Some prompts I use to evaluate models
prompt 1
I discovered a prompt that fails all current LLMs. The prompt basically asks the LLM to create an eval that it cannot solve itself. An example of this prompt on GPT-5 is here. Prompts like this can potentially be used in an RL training algorithm where the the learning iterates between an attacker and a defender, with continuous self-improvement potential.
from openai import OpenAI
def call_model(input):
client = OpenAI()
response = client.responses.create(
model="gpt-5",
tools=[{"type": "code_interpreter", "container": {"type": "auto"}}],
input=input,
)
return response.output_text
Write the complete Python code for a new LLM eval, where model calls use the above code.

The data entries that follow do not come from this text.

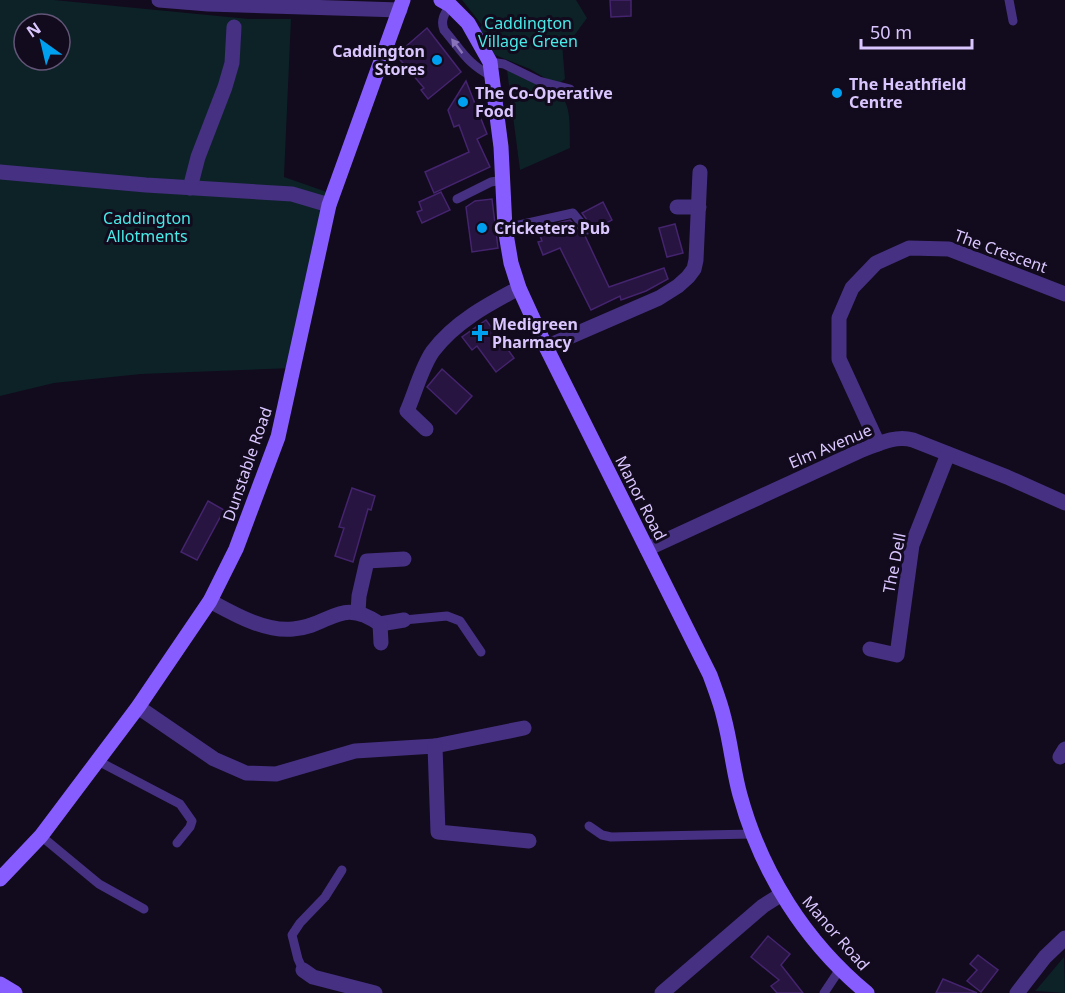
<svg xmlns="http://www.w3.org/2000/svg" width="1065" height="993" font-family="'Noto Sans',sans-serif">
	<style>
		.green { fill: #0c2227; fill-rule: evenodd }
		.building { fill: #271440; stroke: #44246e; stroke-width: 1.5 }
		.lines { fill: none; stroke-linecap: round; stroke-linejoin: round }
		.lane { stroke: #463081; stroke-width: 9 }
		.street { stroke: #463081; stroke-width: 15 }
		.secondary { stroke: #875dff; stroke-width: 15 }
		.oneway { fill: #8974ba }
		.poi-dot { fill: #00a0f1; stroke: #120a1d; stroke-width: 2 }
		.labels { text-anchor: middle; stroke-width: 6; stroke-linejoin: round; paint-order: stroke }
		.park-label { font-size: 16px; fill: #48e9e7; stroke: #120a1d }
		.poi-label { font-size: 16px; font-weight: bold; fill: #dac6ff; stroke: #120a1d; text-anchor: start }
		.street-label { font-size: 16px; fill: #dac6ff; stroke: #120a1d }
	</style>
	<rect width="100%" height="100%" fill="#120a1d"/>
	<g class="green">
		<path d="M 0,0 L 54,0 L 249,19 L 291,19 L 284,177 L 327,192 L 294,368 L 141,374 L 54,383 L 0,396 ZM 24,24 L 60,24 L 60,60 L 24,60 Z"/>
		<polygon points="462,0 576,0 587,18 571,40 562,43 565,79 559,83 550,81 530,69 490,53 477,34 482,25"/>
		<path d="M 507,70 L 558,93 C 573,104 569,131 570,148 L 520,170 Z"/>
		<polygon points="1064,957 1065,993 1035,991 1037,989"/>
	</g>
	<g class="building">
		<polygon points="610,0 631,0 631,16 611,17"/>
		<polygon points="427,28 461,72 428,99 421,90 424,88 396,55"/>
		<polygon points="466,81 487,134 477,139 490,167 434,193 425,172 469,152 459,125 454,127 448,110"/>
		<polygon points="441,192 450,210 422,223 417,212 422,210 419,202"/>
		<polygon points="492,199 498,248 472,252 466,207 475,201"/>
		<polygon points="603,202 612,220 594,230 582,213"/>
		<polygon points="570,220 585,236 609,287 664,268 668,279 646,291 621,300 620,296 591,310 560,248 543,255 538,242 542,241 537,228"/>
		<polygon points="675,224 683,253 667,257 659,228"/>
		<polygon points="486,320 514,358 496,372 477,346 472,350 462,337"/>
		<polygon points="442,369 472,396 456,414 427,387"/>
		<polygon points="352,488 375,496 371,510 368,509 353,562 335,556 344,528 339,527"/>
		<polygon points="208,501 224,510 197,560 181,552"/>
		<polygon points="768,936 790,954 781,965 803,993 777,993 771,986 779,980 751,957"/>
		<polygon points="978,955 998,970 981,992 967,981 977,970 970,964"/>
		<polygon points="943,979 977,993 936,993"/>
	</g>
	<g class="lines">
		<g class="lane">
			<polyline points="1009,0 1013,21"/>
			<path d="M 450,5 C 445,13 440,20 444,30 C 462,51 467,64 493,77"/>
			<polyline points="490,62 504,64 539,81 570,89"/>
			<polyline points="457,199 491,182 503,180"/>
			<polyline points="505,228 573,213 587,230"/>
			<polyline points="404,620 447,616 460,621 481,652"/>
			<polyline points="98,761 180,804 192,821 190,827 177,843"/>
			<polyline points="589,826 602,835 611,837 752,834"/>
			<polyline points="41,836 99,884 144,909"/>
			<polyline points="303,970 298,959 292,935 300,923 325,897 342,870"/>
			<polyline points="824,993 840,969"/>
		</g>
		<g class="street">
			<polyline points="159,0 208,4 400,10"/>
			<polyline points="0,172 146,185 292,194 329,205"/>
			<polyline points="190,188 198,157 225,87 232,63 234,27"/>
			<polyline points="677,207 699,207"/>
			<polyline points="546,347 659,298 678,286 688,277 694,269 696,260 700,172"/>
			<path d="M 426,429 L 407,411 C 415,393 422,366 433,351 C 455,322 487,305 519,288"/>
			<polyline points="878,444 839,359 839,318 852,288 876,263 909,248 949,249 1065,294"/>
			<path d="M 647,549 L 862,450 C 878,444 895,435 913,440 L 1007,477 L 1065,503"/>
			<path d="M 210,601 C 234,614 265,632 293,629 C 331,626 340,596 380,624 L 404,620"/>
			<polyline points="358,612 359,596 367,561 404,559"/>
			<polyline points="380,624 381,643"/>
			<polyline points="870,649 897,655 912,545 948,454"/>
			<polyline points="138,707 214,759 246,773 276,774 355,751 435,746 524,728"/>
			<polyline points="435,746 438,832 529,841"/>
			<polyline points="1060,757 1065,749"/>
			<polyline points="303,970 313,977 375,993"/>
			<polyline points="662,993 763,906 782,894"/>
			<polyline points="1017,993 1045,957 1065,938"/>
		</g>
		<g class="secondary">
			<path d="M 441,0 L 450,5 L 468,23 L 490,62 L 501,147 L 505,228 L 511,263 L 519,288 L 546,347 L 710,675 C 715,689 721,704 724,718 C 731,744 733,770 740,795 C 761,872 805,942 867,993"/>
			<polyline points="0,879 41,836 138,707 210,601 236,549 278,437 329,205 403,0"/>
			<polyline points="0,984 15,993"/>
		</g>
	</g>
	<defs><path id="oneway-solid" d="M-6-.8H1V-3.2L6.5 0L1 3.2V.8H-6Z" transform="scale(1.5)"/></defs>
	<use class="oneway" href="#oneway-solid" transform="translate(457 46) rotate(-127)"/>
	<g class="poi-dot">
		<circle cx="437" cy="60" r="6"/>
		<circle cx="837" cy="93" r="6"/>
		<circle cx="463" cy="102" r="6"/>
		<circle cx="482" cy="228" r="6"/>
		<path d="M477 324h6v6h6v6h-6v6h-6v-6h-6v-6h6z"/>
	</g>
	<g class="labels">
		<g class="park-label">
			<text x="528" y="29">Caddington<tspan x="528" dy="18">Village Green</tspan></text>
			<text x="147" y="224">Caddington<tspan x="147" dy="18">Allotments</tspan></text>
		</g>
		<g class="poi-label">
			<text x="425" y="57" text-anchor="end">Caddington<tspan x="425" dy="18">Stores</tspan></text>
			<text x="849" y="90">The Heathfield<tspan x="849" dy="18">Centre</tspan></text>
			<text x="475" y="99">The Co-Operative<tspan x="475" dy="18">Food</tspan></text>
			<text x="494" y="234">Cricketers Pub</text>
			<text x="492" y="330">Medigreen<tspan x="492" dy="18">Pharmacy</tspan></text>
		</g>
		<g class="street-label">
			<text transform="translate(1001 251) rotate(20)" y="6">The Crescent</text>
			<text transform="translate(830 446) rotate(-23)" y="6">Elm Avenue</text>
			<text transform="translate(247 464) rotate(-71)" y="6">Dunstable Road</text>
			<text transform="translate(641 498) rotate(63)" y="6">Manor Road</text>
			<text transform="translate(894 563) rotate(-79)" y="6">The Dell</text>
			<text transform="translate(836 933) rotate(49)" y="6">Manor Road</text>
		</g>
	</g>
	<g transform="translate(42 42) rotate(326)"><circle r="28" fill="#120a1d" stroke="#625577" stroke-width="1.5"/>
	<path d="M0-4.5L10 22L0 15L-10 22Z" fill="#00a0f1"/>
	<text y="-9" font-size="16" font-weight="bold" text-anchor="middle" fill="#dac6ff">N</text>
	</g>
	<path d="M861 39v9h111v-9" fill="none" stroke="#dac6ff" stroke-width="3"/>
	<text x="870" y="39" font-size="18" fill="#dac6ff" stroke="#120a1d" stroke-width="4.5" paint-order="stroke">50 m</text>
</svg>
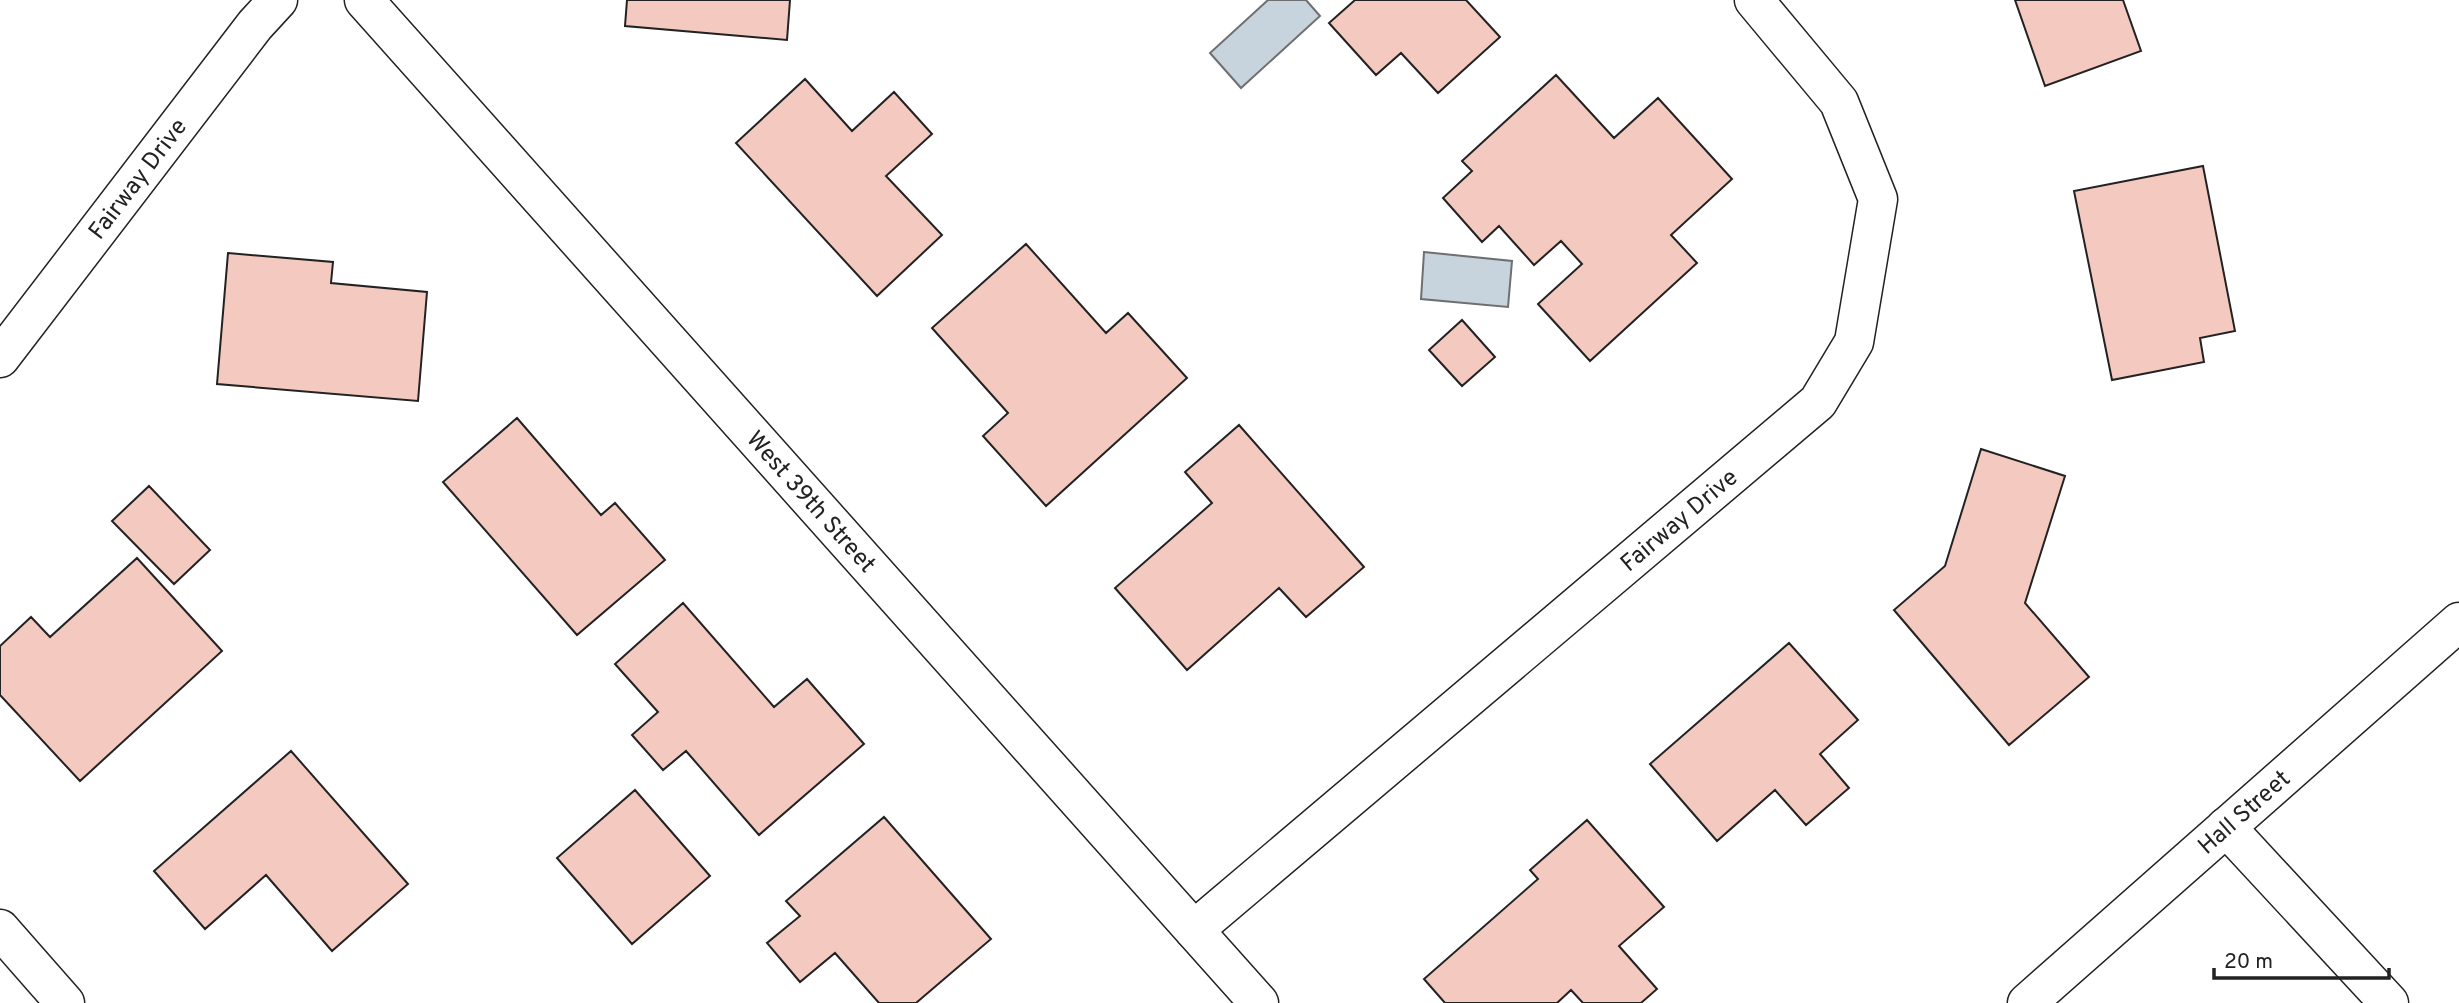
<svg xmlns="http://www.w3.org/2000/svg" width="2459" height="1003" font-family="Overpass,sans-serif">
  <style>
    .water { fill: #c7d3dd; stroke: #6f6f6f; stroke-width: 2 }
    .building { fill: #f3c9c0; stroke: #222; stroke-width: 2 }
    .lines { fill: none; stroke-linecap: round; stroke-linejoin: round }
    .street-casing { stroke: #222; stroke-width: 41 }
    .secondary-casing { stroke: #222; stroke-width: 41 }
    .street { stroke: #fff; stroke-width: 38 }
    .secondary { stroke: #fff; stroke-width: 38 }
    .labels { text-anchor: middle; stroke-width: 5; stroke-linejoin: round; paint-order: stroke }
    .street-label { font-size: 24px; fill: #222; stroke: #fff }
  </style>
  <rect width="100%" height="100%" fill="#fff"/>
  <path class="water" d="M1268 0H1306L1320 16 1241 88 1210 53Z
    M1424 252 1512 261 1508 307 1421 299Z"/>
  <path class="building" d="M627 0H790L787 40 625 26Z
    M1355 0H1466L1500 37 1438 93 1401 53 1376 75 1329 23Z
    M2015 0H2123L2141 51 2045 86Z
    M1556 75 1614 138 1658 98 1732 179 1671 235 1697 263 1590 361 1538 304 1582 264 1561 241 1534 265 1499 226 1482 242 1443 198 1472 171 1462 161Z
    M805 79 852 131 894 92 932 134 886 176 942 235 877 296 736 143Z
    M2203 166 2235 331 2200 338 2204 362 2112 380 2074 191Z
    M1026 244 1106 333 1128 313 1187 378 1046 506 983 436 1008 413 932 328Z
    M228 253 333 262 331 283 427 292 418 401 217 384Z
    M1462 320 1495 357 1462 386 1429 350Z
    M517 418 601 515 615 503 665 560 577 635 443 482Z
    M1239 425 1364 567 1306 617 1279 588 1187 670 1115 588 1212 503 1185 472Z
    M1981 449 2065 476 2025 603 2089 677 2009 745 1894 610 1945 566Z
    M149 486 210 550 174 584 112 521Z
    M137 558 222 651 80 781 0 695V646L31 617 50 637Z
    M683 603 774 707 807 679 864 744 759 835 686 751 663 770 632 735 658 712 615 664Z
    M1789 643 1858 720 1820 754 1849 788 1806 825 1775 790 1717 841 1650 764Z
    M291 751 408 884 332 951 266 875 205 929 154 871Z
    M635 790 710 876 632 944 557 858Z
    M884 817 991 939 916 1003H879L835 953 800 982 767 943 800 916 786 901Z
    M1587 820 1664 907 1619 946 1657 989 1641 1003H1583L1571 990 1557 1003H1445L1424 979 1538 879 1530 870Z"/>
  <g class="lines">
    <g class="street-casing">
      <g id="street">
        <path id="s1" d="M364 0 1259 1003"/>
        <path id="s2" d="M0 358 255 25 278 0"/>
        <path d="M2226 827 2389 1003"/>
        <path d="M0 929 65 1003"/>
        <path id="s3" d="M1194 930 1818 402 1854 342 1878 199 1839 102 1754 0"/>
      </g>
    </g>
    <g class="secondary-casing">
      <g id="secondary">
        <path id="s4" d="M2027 1003 2459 622"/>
      </g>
    </g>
    <use href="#street" class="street"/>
    <use href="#secondary" class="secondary"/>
  </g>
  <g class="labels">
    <g class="street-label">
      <text dy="8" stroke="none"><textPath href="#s2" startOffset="226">Fairway Drive</textPath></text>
      <text dy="8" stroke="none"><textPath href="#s1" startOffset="672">West 39th Street</textPath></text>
      <text dy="8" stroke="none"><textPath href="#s3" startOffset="635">Fairway Drive</textPath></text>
      <text dy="8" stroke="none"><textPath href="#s4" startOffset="289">Hall Street</textPath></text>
    </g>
  </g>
  <path d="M2214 968v10h175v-10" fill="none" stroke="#222222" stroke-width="3.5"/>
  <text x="2224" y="968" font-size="21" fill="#222222" stroke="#ffffff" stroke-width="5" paint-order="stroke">20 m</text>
</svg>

The eval has to satisfy the below constraints
1. gpt-5 with code_interpreter fails the eval
2. At least one human can succeed on the eval, given the same inputs, time constraint, and tool (code_interpreter)
3. The human also has to comply with gpt-5's safety and content policies
4. The inputs and outputs are text only; no images or audio
prompt 2
The following is a list of current Stanford CS PhDs; find where they attended undergrad. Each line in the output should be in the format of "{name} | {school}". Do not output any citations or annotations. Use the web browsing tool. Do not ask followup questions. If the school is not found, say "unknown" as the school.
Andy Bartolo
Tianlang Chen
Jared Davis
Boyang Deng
Nate Diamant
Perry Ang Dong
Ben Driscoll
Alireza Haqi
Qiantan Hong
Yunfan Jiang
Evan Laufer
Matthew Liu
Katherine Mohr
Michael Poli
Diana Popescu
Yicheng Qian
Daniel Richman
Yingxuan Tan
Sierra Wang
Haoran Xu
The answer key is below.
Andy Bartolo | Stanford University
Tianlang Chen | Peking University
Jared Davis | Washington University in St. Louis
Boyang Deng | Beihang University
Nate Diamant | Harvey Mudd College
Perry Ang Dong | University of California, Berkeley
Ben Driscoll | University of California, Berkeley
Alireza Haqi | Sharif University of Technology
Qiantan Hong | Massachusetts Institute of Technology
Yunfan Jiang | University of Edinburgh
Evan Laufer | University of California, San Diego
Matthew Liu | University of California, Berkeley
Katherine Mohr | Massachusetts Institute of Technology
Michael Poli | Nanjing University, University of Bologna
Diana Popescu | Georgia Institute of Technology
Yicheng Qian | Peking University
Daniel Richman | Massachusetts Institute of Technology
Yingxuan Tan | Rice University
Sierra Wang | University of Washington
Haoran Xu | Massachusetts Institute of Technology
Kimi K2: 19/20 GPT5 Thinking: 15/20 Claude: 7/20 Qwen3-Max: 6/20 Gemini 3: 0/20 Grok 4.1: 0/20 Deepseek V3.2: 0/20
Usability
ChatGPT is still the most usable model.